''Nel giro di
un paio d'anni il settore dell'energia eolica rischia la paralisi''.
Questo l' allarme lanciato oggi da Oreste Vigorito, presidente
dell'Anev, l'associazione nazionale dell'energia del vento.
''In Italia dice Vigorito non tutto l'autorizzato e' realizzabile
e non tutto il realizzabile e' autorizzato. La mortalita' dei
progetti e' di almeno il 70%''. Secondo Luciano Pirazzi, esperto
dell'Enea, nel Belpaese ''la potenza eolica attualmente installata
e' di circa 2.000 Mw, mentre la potenzialita' e' di almeno 10.000
Mw considerando anche il repowering, cioe' la sostituzione di
macchine vecchie con macchine nuove e piu' potenti''. Il problema
sollevato dal presidente dell'Anev e' che ''laddove l'eolico
esiste gia' -principalmente nel sud- ora si registra una battuta
d'arresto, mentre in alcune regioni che costituiscono bacini
naturali con zone senza particolari vincoli, e' tutto arenato
a causa delle normative''. Vigorito cita l'esempio di regioni
come Marche, Umbria e Lazio, dove ''lo sviluppo dell'eolico
e' fermo all'anno zero'', oppure del caso della Sicilia, che
''quindici giorni fa ha emanato linee guida che bloccano nuove
installazioni'', mentre tutto e' fermo in Sardegna e Basilicata.

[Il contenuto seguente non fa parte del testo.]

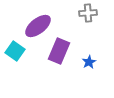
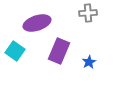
purple ellipse: moved 1 px left, 3 px up; rotated 20 degrees clockwise
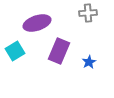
cyan square: rotated 24 degrees clockwise
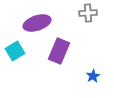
blue star: moved 4 px right, 14 px down
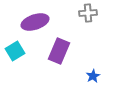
purple ellipse: moved 2 px left, 1 px up
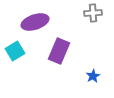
gray cross: moved 5 px right
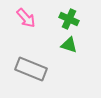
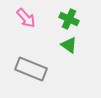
green triangle: rotated 18 degrees clockwise
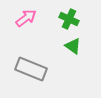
pink arrow: rotated 85 degrees counterclockwise
green triangle: moved 4 px right, 1 px down
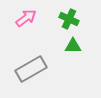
green triangle: rotated 36 degrees counterclockwise
gray rectangle: rotated 52 degrees counterclockwise
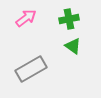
green cross: rotated 36 degrees counterclockwise
green triangle: rotated 36 degrees clockwise
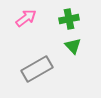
green triangle: rotated 12 degrees clockwise
gray rectangle: moved 6 px right
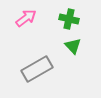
green cross: rotated 24 degrees clockwise
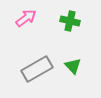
green cross: moved 1 px right, 2 px down
green triangle: moved 20 px down
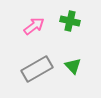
pink arrow: moved 8 px right, 8 px down
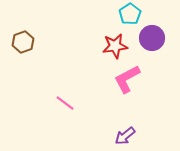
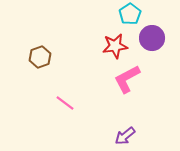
brown hexagon: moved 17 px right, 15 px down
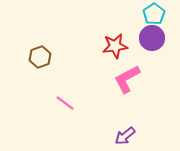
cyan pentagon: moved 24 px right
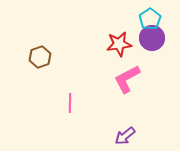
cyan pentagon: moved 4 px left, 5 px down
red star: moved 4 px right, 2 px up
pink line: moved 5 px right; rotated 54 degrees clockwise
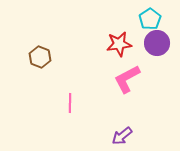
purple circle: moved 5 px right, 5 px down
brown hexagon: rotated 20 degrees counterclockwise
purple arrow: moved 3 px left
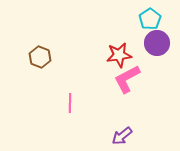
red star: moved 11 px down
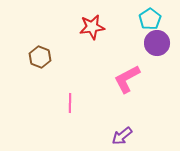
red star: moved 27 px left, 28 px up
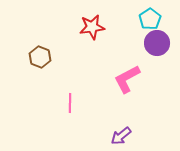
purple arrow: moved 1 px left
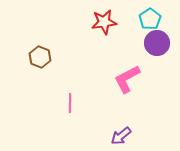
red star: moved 12 px right, 5 px up
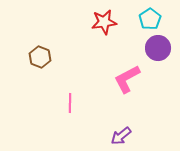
purple circle: moved 1 px right, 5 px down
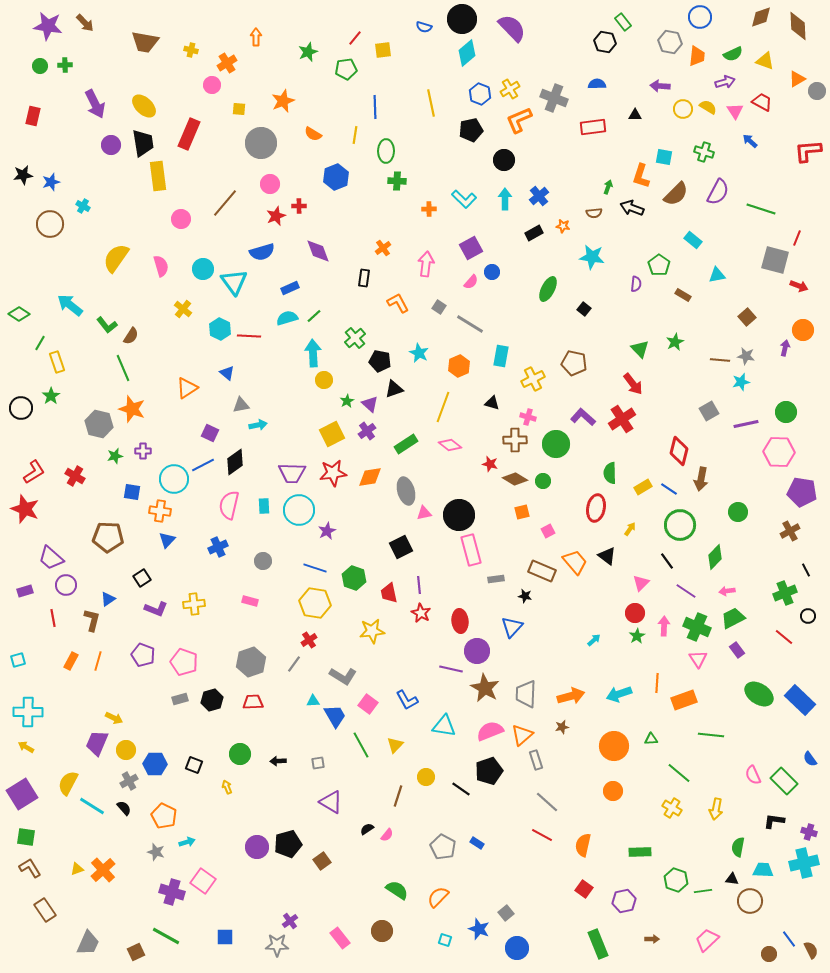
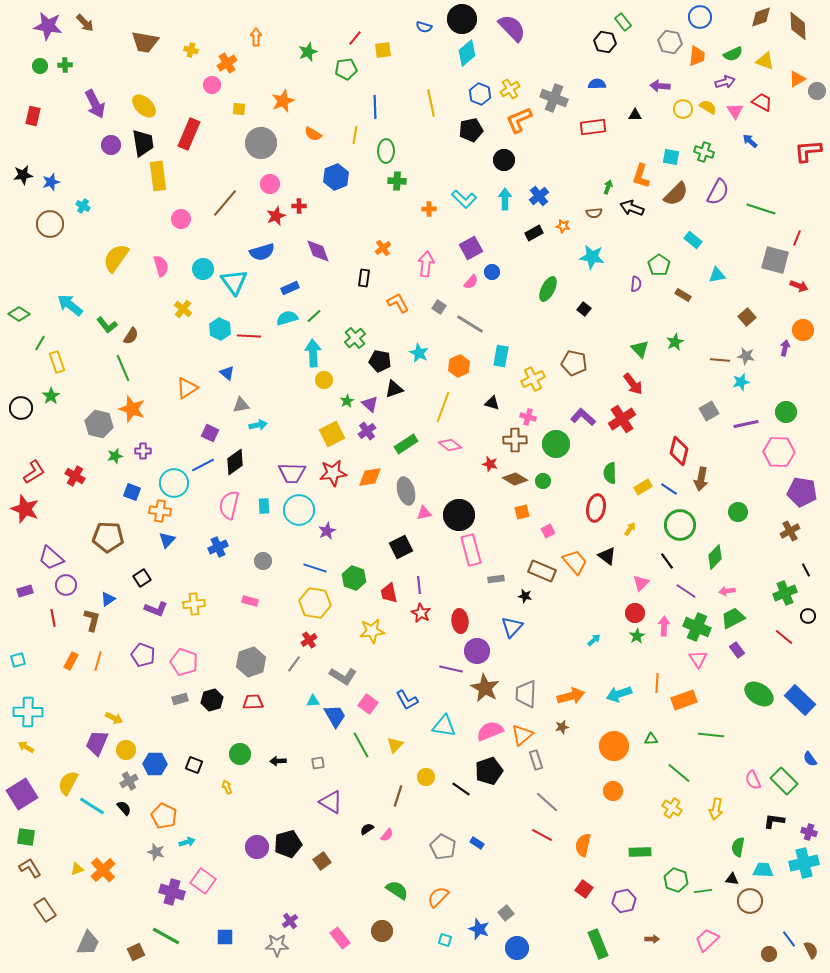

Intanto dal governo ancora non sembrano arrivare segnali concreti
per un cambio di rotta nel 2007. ''Gli impianti che stiamo installando
oggi si costruiscono sulla base dell'onda lunga di tre anni
fa, ma rispetto al futuro non vedo buone prospettive dice Vigorito.
In Finanziaria non ci sono stati incentivi per l'eolico e c'e'
una carenza legislativa di indirizzo nazionale, quando occorre
allinearsi a Paesi come Danimarca, Spagna, Germania per raggiungere
gli obiettivi del protocollo di Kyoto''. Si propone intanto
di applicare il decreto Bersani 79 del '99, che prevede la definizione
di linee guida nazionali in materia, alle quali poi si adeguino
le varie Regioni. ''Darebbe certezza agli operatori spiega Vigorito
che invece oggi sono costretti a contenziosi di fronte ai diversi
Tar regionali, su procedure gia' avviate''. Quali sono le conseguenze
della situazione attuale? ''Non si realizzano veri e propri
piani di sviluppo e quindi i costi rimangono poco concorrenziali,
sia per la costruzione degli impianti sia per la riduzione del
prezzo in bolletta'' conclude Vigorito. In una prospettiva di
lungo periodo, secondo Pirazzi dell' Enea, l'energia del vento
potrebbe essere la seconda fonte rinnovabile disponibile nel
nostro Paese, dopo quella dell'idroelettrico.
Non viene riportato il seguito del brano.